(Chart understanding data)
Content starts

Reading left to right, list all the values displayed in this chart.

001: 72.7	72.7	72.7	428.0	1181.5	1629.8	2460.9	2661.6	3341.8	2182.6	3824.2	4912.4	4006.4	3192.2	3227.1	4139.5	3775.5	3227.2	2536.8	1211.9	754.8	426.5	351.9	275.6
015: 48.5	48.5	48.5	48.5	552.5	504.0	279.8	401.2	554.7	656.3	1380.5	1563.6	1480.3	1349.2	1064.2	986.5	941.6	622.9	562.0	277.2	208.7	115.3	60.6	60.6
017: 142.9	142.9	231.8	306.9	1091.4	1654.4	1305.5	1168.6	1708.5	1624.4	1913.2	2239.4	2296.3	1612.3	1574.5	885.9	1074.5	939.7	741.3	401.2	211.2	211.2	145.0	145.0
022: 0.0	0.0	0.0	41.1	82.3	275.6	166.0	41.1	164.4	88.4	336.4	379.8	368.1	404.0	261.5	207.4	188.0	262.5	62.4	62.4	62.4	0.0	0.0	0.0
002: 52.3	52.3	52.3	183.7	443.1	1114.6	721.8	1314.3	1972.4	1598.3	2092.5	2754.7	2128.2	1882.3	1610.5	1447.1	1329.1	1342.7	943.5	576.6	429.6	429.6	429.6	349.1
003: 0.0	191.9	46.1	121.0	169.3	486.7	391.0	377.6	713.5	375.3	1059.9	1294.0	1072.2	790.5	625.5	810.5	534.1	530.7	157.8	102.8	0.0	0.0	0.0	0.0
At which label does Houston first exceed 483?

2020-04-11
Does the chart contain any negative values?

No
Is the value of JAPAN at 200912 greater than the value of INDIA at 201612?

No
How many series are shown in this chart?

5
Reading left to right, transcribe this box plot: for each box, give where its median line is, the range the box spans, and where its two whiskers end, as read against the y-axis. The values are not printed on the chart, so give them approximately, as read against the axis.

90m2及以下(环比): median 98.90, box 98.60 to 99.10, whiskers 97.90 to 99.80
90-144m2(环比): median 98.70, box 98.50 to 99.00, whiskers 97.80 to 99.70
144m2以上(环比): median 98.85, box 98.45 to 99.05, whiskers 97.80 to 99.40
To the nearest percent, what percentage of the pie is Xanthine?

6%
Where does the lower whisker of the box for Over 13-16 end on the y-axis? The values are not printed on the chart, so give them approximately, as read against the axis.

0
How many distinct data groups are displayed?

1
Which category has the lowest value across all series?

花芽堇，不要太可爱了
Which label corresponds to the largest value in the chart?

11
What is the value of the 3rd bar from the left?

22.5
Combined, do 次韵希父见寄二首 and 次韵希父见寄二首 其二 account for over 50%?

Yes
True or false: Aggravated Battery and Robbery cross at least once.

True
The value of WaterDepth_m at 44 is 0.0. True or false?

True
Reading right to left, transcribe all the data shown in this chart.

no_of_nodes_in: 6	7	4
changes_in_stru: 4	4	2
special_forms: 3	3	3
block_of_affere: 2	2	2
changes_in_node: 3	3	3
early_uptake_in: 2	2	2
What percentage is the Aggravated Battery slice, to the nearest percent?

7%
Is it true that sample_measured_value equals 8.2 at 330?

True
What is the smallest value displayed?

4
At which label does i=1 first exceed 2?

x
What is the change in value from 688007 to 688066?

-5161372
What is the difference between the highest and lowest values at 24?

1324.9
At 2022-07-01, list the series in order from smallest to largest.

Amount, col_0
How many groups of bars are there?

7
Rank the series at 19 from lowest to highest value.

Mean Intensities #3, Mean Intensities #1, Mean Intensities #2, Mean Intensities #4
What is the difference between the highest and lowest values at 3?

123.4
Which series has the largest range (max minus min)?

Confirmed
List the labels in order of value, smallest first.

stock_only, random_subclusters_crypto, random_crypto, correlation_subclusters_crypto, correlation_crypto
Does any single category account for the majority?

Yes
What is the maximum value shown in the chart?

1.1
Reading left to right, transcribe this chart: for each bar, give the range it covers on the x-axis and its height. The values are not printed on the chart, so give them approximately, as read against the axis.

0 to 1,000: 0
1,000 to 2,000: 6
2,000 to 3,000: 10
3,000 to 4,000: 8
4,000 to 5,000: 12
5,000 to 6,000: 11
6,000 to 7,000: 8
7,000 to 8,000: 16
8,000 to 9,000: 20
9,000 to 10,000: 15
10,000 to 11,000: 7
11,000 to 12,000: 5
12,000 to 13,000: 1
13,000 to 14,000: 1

Content ends

» **EXERCISE BRIEF**
Copy every one of the rows above without changing anything.

» **SOLUTION TO THIS TASK**
Reading left to right, list all the values displayed in this chart.

001: 72.7	72.7	72.7	428.0	1181.5	1629.8	2460.9	2661.6	3341.8	2182.6	3824.2	4912.4	4006.4	3192.2	3227.1	4139.5	3775.5	3227.2	2536.8	1211.9	754.8	426.5	351.9	275.6
015: 48.5	48.5	48.5	48.5	552.5	504.0	279.8	401.2	554.7	656.3	1380.5	1563.6	1480.3	1349.2	1064.2	986.5	941.6	622.9	562.0	277.2	208.7	115.3	60.6	60.6
017: 142.9	142.9	231.8	306.9	1091.4	1654.4	1305.5	1168.6	1708.5	1624.4	1913.2	2239.4	2296.3	1612.3	1574.5	885.9	1074.5	939.7	741.3	401.2	211.2	211.2	145.0	145.0
022: 0.0	0.0	0.0	41.1	82.3	275.6	166.0	41.1	164.4	88.4	336.4	379.8	368.1	404.0	261.5	207.4	188.0	262.5	62.4	62.4	62.4	0.0	0.0	0.0
002: 52.3	52.3	52.3	183.7	443.1	1114.6	721.8	1314.3	1972.4	1598.3	2092.5	2754.7	2128.2	1882.3	1610.5	1447.1	1329.1	1342.7	943.5	576.6	429.6	429.6	429.6	349.1
003: 0.0	191.9	46.1	121.0	169.3	486.7	391.0	377.6	713.5	375.3	1059.9	1294.0	1072.2	790.5	625.5	810.5	534.1	530.7	157.8	102.8	0.0	0.0	0.0	0.0
At which label does Houston first exceed 483?

2020-04-11
Does the chart contain any negative values?

No
Is the value of JAPAN at 200912 greater than the value of INDIA at 201612?

No
How many series are shown in this chart?

5
Reading left to right, transcribe this box plot: for each box, give where its median line is, the range the box spans, and where its two whiskers end, as read against the y-axis. The values are not printed on the chart, so give them approximately, as read against the axis.

90m2及以下(环比): median 98.90, box 98.60 to 99.10, whiskers 97.90 to 99.80
90-144m2(环比): median 98.70, box 98.50 to 99.00, whiskers 97.80 to 99.70
144m2以上(环比): median 98.85, box 98.45 to 99.05, whiskers 97.80 to 99.40
To the nearest percent, what percentage of the pie is Xanthine?

6%
Where does the lower whisker of the box for Over 13-16 end on the y-axis? The values are not printed on the chart, so give them approximately, as read against the axis.

0
How many distinct data groups are displayed?

1
Which category has the lowest value across all series?

花芽堇，不要太可爱了
Which label corresponds to the largest value in the chart?

11
What is the value of the 3rd bar from the left?

22.5
Combined, do 次韵希父见寄二首 and 次韵希父见寄二首 其二 account for over 50%?

Yes
True or false: Aggravated Battery and Robbery cross at least once.

True
The value of WaterDepth_m at 44 is 0.0. True or false?

True
Reading right to left, transcribe all the data shown in this chart.

no_of_nodes_in: 6	7	4
changes_in_stru: 4	4	2
special_forms: 3	3	3
block_of_affere: 2	2	2
changes_in_node: 3	3	3
early_uptake_in: 2	2	2
What percentage is the Aggravated Battery slice, to the nearest percent?

7%
Is it true that sample_measured_value equals 8.2 at 330?

True
What is the smallest value displayed?

4
At which label does i=1 first exceed 2?

x
What is the change in value from 688007 to 688066?

-5161372
What is the difference between the highest and lowest values at 24?

1324.9
At 2022-07-01, list the series in order from smallest to largest.

Amount, col_0
How many groups of bars are there?

7
Rank the series at 19 from lowest to highest value.

Mean Intensities #3, Mean Intensities #1, Mean Intensities #2, Mean Intensities #4
What is the difference between the highest and lowest values at 3?

123.4
Which series has the largest range (max minus min)?

Confirmed
List the labels in order of value, smallest first.

stock_only, random_subclusters_crypto, random_crypto, correlation_subclusters_crypto, correlation_crypto
Does any single category account for the majority?

Yes
What is the maximum value shown in the chart?

1.1
Reading left to right, transcribe this chart: for each bar, give the range it covers on the x-axis and its height. The values are not printed on the chart, so give them approximately, as read against the axis.

0 to 1,000: 0
1,000 to 2,000: 6
2,000 to 3,000: 10
3,000 to 4,000: 8
4,000 to 5,000: 12
5,000 to 6,000: 11
6,000 to 7,000: 8
7,000 to 8,000: 16
8,000 to 9,000: 20
9,000 to 10,000: 15
10,000 to 11,000: 7
11,000 to 12,000: 5
12,000 to 13,000: 1
13,000 to 14,000: 1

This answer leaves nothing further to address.